Recorded data:
^^^^^^^^^^^^^^^^
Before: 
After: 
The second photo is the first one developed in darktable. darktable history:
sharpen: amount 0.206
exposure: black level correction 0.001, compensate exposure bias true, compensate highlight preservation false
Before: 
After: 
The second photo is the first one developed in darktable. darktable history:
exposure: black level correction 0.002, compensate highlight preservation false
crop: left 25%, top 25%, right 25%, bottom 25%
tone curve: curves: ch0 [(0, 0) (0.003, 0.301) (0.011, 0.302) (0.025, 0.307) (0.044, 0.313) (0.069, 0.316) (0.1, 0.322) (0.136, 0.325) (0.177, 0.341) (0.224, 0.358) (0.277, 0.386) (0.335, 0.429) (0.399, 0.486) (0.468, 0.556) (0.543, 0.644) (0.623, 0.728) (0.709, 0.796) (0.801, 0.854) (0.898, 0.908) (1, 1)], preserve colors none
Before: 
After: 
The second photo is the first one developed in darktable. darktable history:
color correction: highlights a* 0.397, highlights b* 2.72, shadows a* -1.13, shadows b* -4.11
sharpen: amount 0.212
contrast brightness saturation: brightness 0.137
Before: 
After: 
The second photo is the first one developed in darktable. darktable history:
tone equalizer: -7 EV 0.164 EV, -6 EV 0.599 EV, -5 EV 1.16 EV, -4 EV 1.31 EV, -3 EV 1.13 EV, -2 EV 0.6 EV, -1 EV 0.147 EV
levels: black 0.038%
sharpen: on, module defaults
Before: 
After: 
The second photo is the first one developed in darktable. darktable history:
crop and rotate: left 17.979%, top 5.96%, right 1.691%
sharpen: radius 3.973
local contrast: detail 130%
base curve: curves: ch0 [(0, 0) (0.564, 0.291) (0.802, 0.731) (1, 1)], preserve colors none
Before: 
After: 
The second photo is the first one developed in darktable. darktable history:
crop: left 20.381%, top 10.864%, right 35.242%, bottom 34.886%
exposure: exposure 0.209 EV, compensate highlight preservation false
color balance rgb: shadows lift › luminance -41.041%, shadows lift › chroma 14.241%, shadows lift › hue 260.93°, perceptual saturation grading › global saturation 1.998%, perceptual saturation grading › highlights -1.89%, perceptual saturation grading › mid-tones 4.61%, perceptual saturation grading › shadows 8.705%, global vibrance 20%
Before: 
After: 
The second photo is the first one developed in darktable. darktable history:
^^^^^^^^^^^^^^^^
What to do:
Output all of the data above as a numbered list with one line per item, skipping any blank lines.

Solution:
1. Before: 
2. After: 
3. The second photo is the first one developed in darktable. darktable history:
4. sharpen: amount 0.206
5. exposure: black level correction 0.001, compensate exposure bias true, compensate highlight preservation false
6. Before: 
7. After: 
8. The second photo is the first one developed in darktable. darktable history:
9. exposure: black level correction 0.002, compensate highlight preservation false
10. crop: left 25%, top 25%, right 25%, bottom 25%
11. tone curve: curves: ch0 [(0, 0) (0.003, 0.301) (0.011, 0.302) (0.025, 0.307) (0.044, 0.313) (0.069, 0.316) (0.1, 0.322) (0.136, 0.325) (0.177, 0.341) (0.224, 0.358) (0.277, 0.386) (0.335, 0.429) (0.399, 0.486) (0.468, 0.556) (0.543, 0.644) (0.623, 0.728) (0.709, 0.796) (0.801, 0.854) (0.898, 0.908) (1, 1)], preserve colors none
12. Before: 
13. After: 
14. The second photo is the first one developed in darktable. darktable history:
15. color correction: highlights a* 0.397, highlights b* 2.72, shadows a* -1.13, shadows b* -4.11
16. sharpen: amount 0.212
17. contrast brightness saturation: brightness 0.137
18. Before: 
19. After: 
20. The second photo is the first one developed in darktable. darktable history:
21. tone equalizer: -7 EV 0.164 EV, -6 EV 0.599 EV, -5 EV 1.16 EV, -4 EV 1.31 EV, -3 EV 1.13 EV, -2 EV 0.6 EV, -1 EV 0.147 EV
22. levels: black 0.038%
23. sharpen: on, module defaults
24. Before: 
25. After: 
26. The second photo is the first one developed in darktable. darktable history:
27. crop and rotate: left 17.979%, top 5.96%, right 1.691%
28. sharpen: radius 3.973
29. local contrast: detail 130%
30. base curve: curves: ch0 [(0, 0) (0.564, 0.291) (0.802, 0.731) (1, 1)], preserve colors none
31. Before: 
32. After: 
33. The second photo is the first one developed in darktable. darktable history:
34. crop: left 20.381%, top 10.864%, right 35.242%, bottom 34.886%
35. exposure: exposure 0.209 EV, compensate highlight preservation false
36. color balance rgb: shadows lift › luminance -41.041%, shadows lift › chroma 14.241%, shadows lift › hue 260.93°, perceptual saturation grading › global saturation 1.998%, perceptual saturation grading › highlights -1.89%, perceptual saturation grading › mid-tones 4.61%, perceptual saturation grading › shadows 8.705%, global vibrance 20%
37. Before: 
38. After: 
39. The second photo is the first one developed in darktable. darktable history:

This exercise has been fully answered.